▶ [To-do item] Please extract the text of every line below and reproduce each one unchanged.

▶ [Task input]
::::::::

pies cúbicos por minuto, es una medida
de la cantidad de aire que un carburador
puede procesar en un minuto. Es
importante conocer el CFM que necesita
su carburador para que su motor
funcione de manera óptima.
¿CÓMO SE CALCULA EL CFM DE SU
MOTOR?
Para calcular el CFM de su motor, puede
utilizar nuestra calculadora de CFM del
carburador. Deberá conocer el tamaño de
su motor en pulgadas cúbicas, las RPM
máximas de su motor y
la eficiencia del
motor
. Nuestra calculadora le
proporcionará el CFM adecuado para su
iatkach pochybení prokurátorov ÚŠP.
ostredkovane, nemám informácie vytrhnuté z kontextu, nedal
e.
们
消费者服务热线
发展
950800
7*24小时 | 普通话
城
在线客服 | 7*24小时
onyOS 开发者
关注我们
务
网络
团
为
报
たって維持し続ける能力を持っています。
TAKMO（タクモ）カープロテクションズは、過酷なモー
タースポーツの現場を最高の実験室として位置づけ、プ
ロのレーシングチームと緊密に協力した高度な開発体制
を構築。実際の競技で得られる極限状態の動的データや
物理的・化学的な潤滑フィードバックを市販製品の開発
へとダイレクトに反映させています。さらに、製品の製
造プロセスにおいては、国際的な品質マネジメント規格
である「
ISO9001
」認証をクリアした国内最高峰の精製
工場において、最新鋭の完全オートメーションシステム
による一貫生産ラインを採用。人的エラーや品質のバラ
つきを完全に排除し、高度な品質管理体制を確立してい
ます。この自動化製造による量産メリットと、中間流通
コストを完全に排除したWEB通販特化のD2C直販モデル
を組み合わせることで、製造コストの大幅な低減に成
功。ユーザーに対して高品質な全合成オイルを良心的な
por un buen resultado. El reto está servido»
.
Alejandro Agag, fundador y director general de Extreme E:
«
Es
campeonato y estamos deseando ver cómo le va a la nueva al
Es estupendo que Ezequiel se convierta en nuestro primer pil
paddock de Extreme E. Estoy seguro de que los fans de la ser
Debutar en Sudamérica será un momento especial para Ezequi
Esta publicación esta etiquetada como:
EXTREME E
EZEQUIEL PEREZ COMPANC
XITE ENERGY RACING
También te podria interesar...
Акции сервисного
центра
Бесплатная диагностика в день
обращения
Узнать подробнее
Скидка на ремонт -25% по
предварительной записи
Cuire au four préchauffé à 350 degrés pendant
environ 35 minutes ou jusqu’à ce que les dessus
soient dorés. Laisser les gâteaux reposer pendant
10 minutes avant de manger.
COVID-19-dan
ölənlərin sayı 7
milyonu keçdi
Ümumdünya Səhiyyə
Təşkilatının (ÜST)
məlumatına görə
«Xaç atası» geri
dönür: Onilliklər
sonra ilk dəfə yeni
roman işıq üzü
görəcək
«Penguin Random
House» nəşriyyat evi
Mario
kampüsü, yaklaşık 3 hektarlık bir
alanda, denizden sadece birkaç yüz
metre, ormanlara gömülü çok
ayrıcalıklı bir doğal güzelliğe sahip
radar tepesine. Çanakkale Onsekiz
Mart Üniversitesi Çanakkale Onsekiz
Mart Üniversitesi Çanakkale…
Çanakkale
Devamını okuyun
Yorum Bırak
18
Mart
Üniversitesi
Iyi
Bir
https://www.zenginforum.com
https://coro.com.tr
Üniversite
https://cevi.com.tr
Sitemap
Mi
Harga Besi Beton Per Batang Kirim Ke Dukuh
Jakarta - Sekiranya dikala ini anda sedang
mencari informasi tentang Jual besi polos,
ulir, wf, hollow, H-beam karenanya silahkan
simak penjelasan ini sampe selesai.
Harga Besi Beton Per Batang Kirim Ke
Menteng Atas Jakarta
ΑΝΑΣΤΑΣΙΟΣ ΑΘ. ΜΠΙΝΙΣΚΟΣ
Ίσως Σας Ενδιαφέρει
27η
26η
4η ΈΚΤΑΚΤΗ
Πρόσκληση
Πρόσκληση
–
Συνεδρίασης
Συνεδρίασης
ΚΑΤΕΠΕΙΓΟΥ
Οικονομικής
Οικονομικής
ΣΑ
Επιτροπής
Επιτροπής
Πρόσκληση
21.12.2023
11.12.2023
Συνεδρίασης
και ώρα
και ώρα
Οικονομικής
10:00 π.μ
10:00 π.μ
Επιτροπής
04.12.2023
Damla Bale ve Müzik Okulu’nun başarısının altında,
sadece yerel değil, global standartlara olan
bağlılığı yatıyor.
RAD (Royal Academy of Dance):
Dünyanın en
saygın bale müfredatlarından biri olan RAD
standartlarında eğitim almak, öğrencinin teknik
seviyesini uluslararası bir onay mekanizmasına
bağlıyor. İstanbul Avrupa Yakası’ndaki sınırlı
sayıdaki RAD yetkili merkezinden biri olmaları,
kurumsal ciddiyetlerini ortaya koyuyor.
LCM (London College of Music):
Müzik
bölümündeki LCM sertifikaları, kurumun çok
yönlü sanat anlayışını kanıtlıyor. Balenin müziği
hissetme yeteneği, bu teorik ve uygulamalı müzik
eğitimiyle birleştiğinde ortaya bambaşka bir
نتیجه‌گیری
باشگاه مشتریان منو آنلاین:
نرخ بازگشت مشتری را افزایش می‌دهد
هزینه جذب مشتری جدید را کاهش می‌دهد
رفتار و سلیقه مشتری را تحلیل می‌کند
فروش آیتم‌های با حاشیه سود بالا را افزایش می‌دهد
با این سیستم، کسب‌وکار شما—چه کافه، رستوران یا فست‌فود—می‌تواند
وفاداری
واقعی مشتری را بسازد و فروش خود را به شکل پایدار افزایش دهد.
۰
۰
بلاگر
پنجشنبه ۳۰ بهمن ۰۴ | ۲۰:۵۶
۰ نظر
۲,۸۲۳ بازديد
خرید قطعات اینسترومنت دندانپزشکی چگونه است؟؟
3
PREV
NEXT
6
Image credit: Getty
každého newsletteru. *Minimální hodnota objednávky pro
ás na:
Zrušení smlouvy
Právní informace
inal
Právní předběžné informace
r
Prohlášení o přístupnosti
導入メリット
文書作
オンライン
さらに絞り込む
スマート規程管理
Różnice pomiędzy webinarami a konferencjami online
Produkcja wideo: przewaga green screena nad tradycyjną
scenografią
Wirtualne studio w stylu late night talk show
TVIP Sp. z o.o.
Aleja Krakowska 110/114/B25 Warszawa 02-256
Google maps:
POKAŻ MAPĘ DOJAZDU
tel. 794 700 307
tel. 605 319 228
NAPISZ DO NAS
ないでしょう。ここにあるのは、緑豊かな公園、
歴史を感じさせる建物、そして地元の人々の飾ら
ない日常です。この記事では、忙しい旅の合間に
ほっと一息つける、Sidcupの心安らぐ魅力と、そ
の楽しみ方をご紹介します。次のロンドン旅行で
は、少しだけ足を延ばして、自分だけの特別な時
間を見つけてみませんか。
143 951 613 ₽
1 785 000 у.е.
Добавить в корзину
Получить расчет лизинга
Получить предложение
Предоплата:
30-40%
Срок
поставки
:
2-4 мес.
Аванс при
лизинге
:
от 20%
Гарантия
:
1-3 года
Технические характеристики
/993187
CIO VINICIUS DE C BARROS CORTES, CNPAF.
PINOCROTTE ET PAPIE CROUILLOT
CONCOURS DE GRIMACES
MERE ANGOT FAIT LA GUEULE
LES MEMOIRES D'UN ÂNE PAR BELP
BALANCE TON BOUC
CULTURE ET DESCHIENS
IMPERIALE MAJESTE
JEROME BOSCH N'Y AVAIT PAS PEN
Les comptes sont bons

::::::::

▶ [Response to the exercise]
pies cúbicos por minuto, es una medida
de la cantidad de aire que un carburador
puede procesar en un minuto. Es
importante conocer el CFM que necesita
su carburador para que su motor
funcione de manera óptima.
¿CÓMO SE CALCULA EL CFM DE SU
MOTOR?
Para calcular el CFM de su motor, puede
utilizar nuestra calculadora de CFM del
carburador. Deberá conocer el tamaño de
su motor en pulgadas cúbicas, las RPM
máximas de su motor y
la eficiencia del
motor
. Nuestra calculadora le
proporcionará el CFM adecuado para su
iatkach pochybení prokurátorov ÚŠP.
ostredkovane, nemám informácie vytrhnuté z kontextu, nedal
e.
们
消费者服务热线
发展
950800
7*24小时 | 普通话
城
在线客服 | 7*24小时
onyOS 开发者
关注我们
务
网络
团
为
报
たって維持し続ける能力を持っています。
TAKMO（タクモ）カープロテクションズは、過酷なモー
タースポーツの現場を最高の実験室として位置づけ、プ
ロのレーシングチームと緊密に協力した高度な開発体制
を構築。実際の競技で得られる極限状態の動的データや
物理的・化学的な潤滑フィードバックを市販製品の開発
へとダイレクトに反映させています。さらに、製品の製
造プロセスにおいては、国際的な品質マネジメント規格
である「
ISO9001
」認証をクリアした国内最高峰の精製
工場において、最新鋭の完全オートメーションシステム
による一貫生産ラインを採用。人的エラーや品質のバラ
つきを完全に排除し、高度な品質管理体制を確立してい
ます。この自動化製造による量産メリットと、中間流通
コストを完全に排除したWEB通販特化のD2C直販モデル
を組み合わせることで、製造コストの大幅な低減に成
功。ユーザーに対して高品質な全合成オイルを良心的な
por un buen resultado. El reto está servido»
.
Alejandro Agag, fundador y director general de Extreme E:
«
Es
campeonato y estamos deseando ver cómo le va a la nueva al
Es estupendo que Ezequiel se convierta en nuestro primer pil
paddock de Extreme E. Estoy seguro de que los fans de la ser
Debutar en Sudamérica será un momento especial para Ezequi
Esta publicación esta etiquetada como:
EXTREME E
EZEQUIEL PEREZ COMPANC
XITE ENERGY RACING
También te podria interesar...
Акции сервисного
центра
Бесплатная диагностика в день
обращения
Узнать подробнее
Скидка на ремонт -25% по
предварительной записи
Cuire au four préchauffé à 350 degrés pendant
environ 35 minutes ou jusqu’à ce que les dessus
soient dorés. Laisser les gâteaux reposer pendant
10 minutes avant de manger.
COVID-19-dan
ölənlərin sayı 7
milyonu keçdi
Ümumdünya Səhiyyə
Təşkilatının (ÜST)
məlumatına görə
«Xaç atası» geri
dönür: Onilliklər
sonra ilk dəfə yeni
roman işıq üzü
görəcək
«Penguin Random
House» nəşriyyat evi
Mario
kampüsü, yaklaşık 3 hektarlık bir
alanda, denizden sadece birkaç yüz
metre, ormanlara gömülü çok
ayrıcalıklı bir doğal güzelliğe sahip
radar tepesine. Çanakkale Onsekiz
Mart Üniversitesi Çanakkale Onsekiz
Mart Üniversitesi Çanakkale…
Çanakkale
Devamını okuyun
Yorum Bırak
18
Mart
Üniversitesi
Iyi
Bir
https://www.zenginforum.com
https://coro.com.tr
Üniversite
https://cevi.com.tr
Sitemap
Mi
Harga Besi Beton Per Batang Kirim Ke Dukuh
Jakarta - Sekiranya dikala ini anda sedang
mencari informasi tentang Jual besi polos,
ulir, wf, hollow, H-beam karenanya silahkan
simak penjelasan ini sampe selesai.
Harga Besi Beton Per Batang Kirim Ke
Menteng Atas Jakarta
ΑΝΑΣΤΑΣΙΟΣ ΑΘ. ΜΠΙΝΙΣΚΟΣ
Ίσως Σας Ενδιαφέρει
27η
26η
4η ΈΚΤΑΚΤΗ
Πρόσκληση
Πρόσκληση
–
Συνεδρίασης
Συνεδρίασης
ΚΑΤΕΠΕΙΓΟΥ
Οικονομικής
Οικονομικής
ΣΑ
Επιτροπής
Επιτροπής
Πρόσκληση
21.12.2023
11.12.2023
Συνεδρίασης
και ώρα
και ώρα
Οικονομικής
10:00 π.μ
10:00 π.μ
Επιτροπής
04.12.2023
Damla Bale ve Müzik Okulu’nun başarısının altında,
sadece yerel değil, global standartlara olan
bağlılığı yatıyor.
RAD (Royal Academy of Dance):
Dünyanın en
saygın bale müfredatlarından biri olan RAD
standartlarında eğitim almak, öğrencinin teknik
seviyesini uluslararası bir onay mekanizmasına
bağlıyor. İstanbul Avrupa Yakası’ndaki sınırlı
sayıdaki RAD yetkili merkezinden biri olmaları,
kurumsal ciddiyetlerini ortaya koyuyor.
LCM (London College of Music):
Müzik
bölümündeki LCM sertifikaları, kurumun çok
yönlü sanat anlayışını kanıtlıyor. Balenin müziği
hissetme yeteneği, bu teorik ve uygulamalı müzik
eğitimiyle birleştiğinde ortaya bambaşka bir
نتیجه‌گیری
باشگاه مشتریان منو آنلاین:
نرخ بازگشت مشتری را افزایش می‌دهد
هزینه جذب مشتری جدید را کاهش می‌دهد
رفتار و سلیقه مشتری را تحلیل می‌کند
فروش آیتم‌های با حاشیه سود بالا را افزایش می‌دهد
با این سیستم، کسب‌وکار شما—چه کافه، رستوران یا فست‌فود—می‌تواند
وفاداری
واقعی مشتری را بسازد و فروش خود را به شکل پایدار افزایش دهد.
۰
۰
بلاگر
پنجشنبه ۳۰ بهمن ۰۴ | ۲۰:۵۶
۰ نظر
۲,۸۲۳ بازديد
خرید قطعات اینسترومنت دندانپزشکی چگونه است؟؟
3
PREV
NEXT
6
Image credit: Getty
každého newsletteru. *Minimální hodnota objednávky pro
ás na:
Zrušení smlouvy
Právní informace
inal
Právní předběžné informace
r
Prohlášení o přístupnosti
導入メリット
文書作
オンライン
さらに絞り込む
スマート規程管理
Różnice pomiędzy webinarami a konferencjami online
Produkcja wideo: przewaga green screena nad tradycyjną
scenografią
Wirtualne studio w stylu late night talk show
TVIP Sp. z o.o.
Aleja Krakowska 110/114/B25 Warszawa 02-256
Google maps:
POKAŻ MAPĘ DOJAZDU
tel. 794 700 307
tel. 605 319 228
NAPISZ DO NAS
ないでしょう。ここにあるのは、緑豊かな公園、
歴史を感じさせる建物、そして地元の人々の飾ら
ない日常です。この記事では、忙しい旅の合間に
ほっと一息つける、Sidcupの心安らぐ魅力と、そ
の楽しみ方をご紹介します。次のロンドン旅行で
は、少しだけ足を延ばして、自分だけの特別な時
間を見つけてみませんか。
143 951 613 ₽
1 785 000 у.е.
Добавить в корзину
Получить расчет лизинга
Получить предложение
Предоплата:
30-40%
Срок
поставки
:
2-4 мес.
Аванс при
лизинге
:
от 20%
Гарантия
:
1-3 года
Технические характеристики
/993187
CIO VINICIUS DE C BARROS CORTES, CNPAF.
PINOCROTTE ET PAPIE CROUILLOT
CONCOURS DE GRIMACES
MERE ANGOT FAIT LA GUEULE
LES MEMOIRES D'UN ÂNE PAR BELP
BALANCE TON BOUC
CULTURE ET DESCHIENS
IMPERIALE MAJESTE
JEROME BOSCH N'Y AVAIT PAS PEN
Les comptes sont bons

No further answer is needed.